Under terms of the offer, which has been accepted by the 3Com board, shareholders will receive $5.30 for each share, a premium of 44% over its closing price on Thursday.
3Com CEO Edgar Masri said the agreement will better position 3Com to establish itself as a global networking leader.
Jonathan Zhu, a Bain Capital managing director in Hong Kong, said 3Com has a strong competitive position. We believe there are significant opportunities to grow by acquiring customers and introducing new products, he said.
From peak revenue of $5.4bn in 1997, 3Com’s sales fell every year at a time when the products it supplied were in huge demand as corporate buyers equipped themselves for a revolution in communications.
It last made a profit in 2000 and has been burning money ever since. Revenue had fallen to $3.7bn by 2000 and spiraled to a low of $651m in 2005.

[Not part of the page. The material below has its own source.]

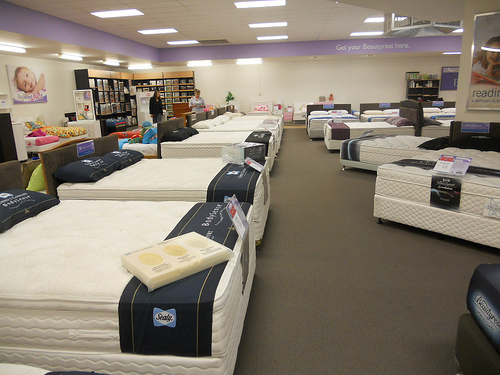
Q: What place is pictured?
A: It is a store.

The decline of the Marlborough, Massachusetts-based company was arrested with the establishment in 2003 of the H-3C joint venture with Huawei in China. This transformed 3Com’s operations and broadened its product line both at the low and high end of the market, and enabled it to offer a complete range of products from the edge to the core of the network.

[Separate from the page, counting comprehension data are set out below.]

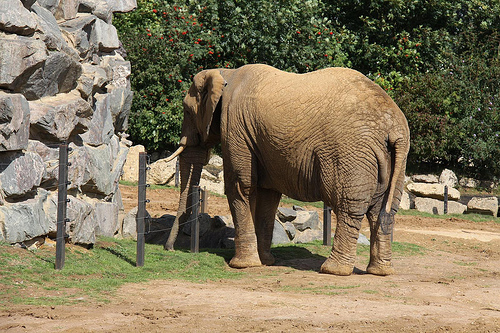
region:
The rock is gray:
[2, 200, 56, 240]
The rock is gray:
[0, 160, 45, 195]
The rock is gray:
[0, 91, 30, 147]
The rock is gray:
[30, 92, 87, 134]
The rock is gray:
[41, 147, 89, 182]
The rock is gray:
[53, 191, 90, 241]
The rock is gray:
[82, 95, 113, 140]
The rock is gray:
[77, 62, 107, 95]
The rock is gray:
[120, 205, 155, 240]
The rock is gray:
[275, 200, 298, 221]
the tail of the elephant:
[378, 139, 403, 237]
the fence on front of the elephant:
[46, 137, 203, 273]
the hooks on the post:
[60, 145, 77, 241]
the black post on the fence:
[54, 140, 75, 274]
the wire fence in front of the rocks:
[0, 142, 58, 273]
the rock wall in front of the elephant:
[0, 0, 137, 226]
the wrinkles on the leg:
[321, 143, 371, 272]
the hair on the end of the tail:
[378, 209, 394, 233]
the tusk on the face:
[163, 142, 183, 166]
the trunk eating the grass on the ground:
[178, 153, 206, 254]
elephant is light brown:
[164, 67, 431, 269]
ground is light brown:
[375, 252, 470, 332]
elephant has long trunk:
[137, 159, 193, 257]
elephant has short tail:
[361, 115, 426, 228]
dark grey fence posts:
[40, 159, 150, 270]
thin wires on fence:
[63, 138, 203, 246]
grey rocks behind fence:
[3, 1, 178, 245]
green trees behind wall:
[140, 9, 490, 169]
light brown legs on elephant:
[225, 160, 352, 263]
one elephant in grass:
[157, 52, 437, 282]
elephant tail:
[372, 128, 409, 254]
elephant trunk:
[158, 152, 193, 265]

By the last financial year, which ended on June 1, revenue was up 59.5% at $1.26bn though the company still made a net loss of $88.6m.
Huawei and 3Com had the right to an auction to buy each other out of H-3C and it was a surprise that Huawei, which has ambitions to be a major global player, was happy to see 3Com pay $882m for its 49% stake in November 2006.
Our View
An end to 3Com’s independent existence has been long delayed. Huawei is undoubedy in the right place to inherit its assets. While China has been usually been seen as a source of inexpensive manufacturing, it is producing canny management talents and can supply something 3Com has lacked.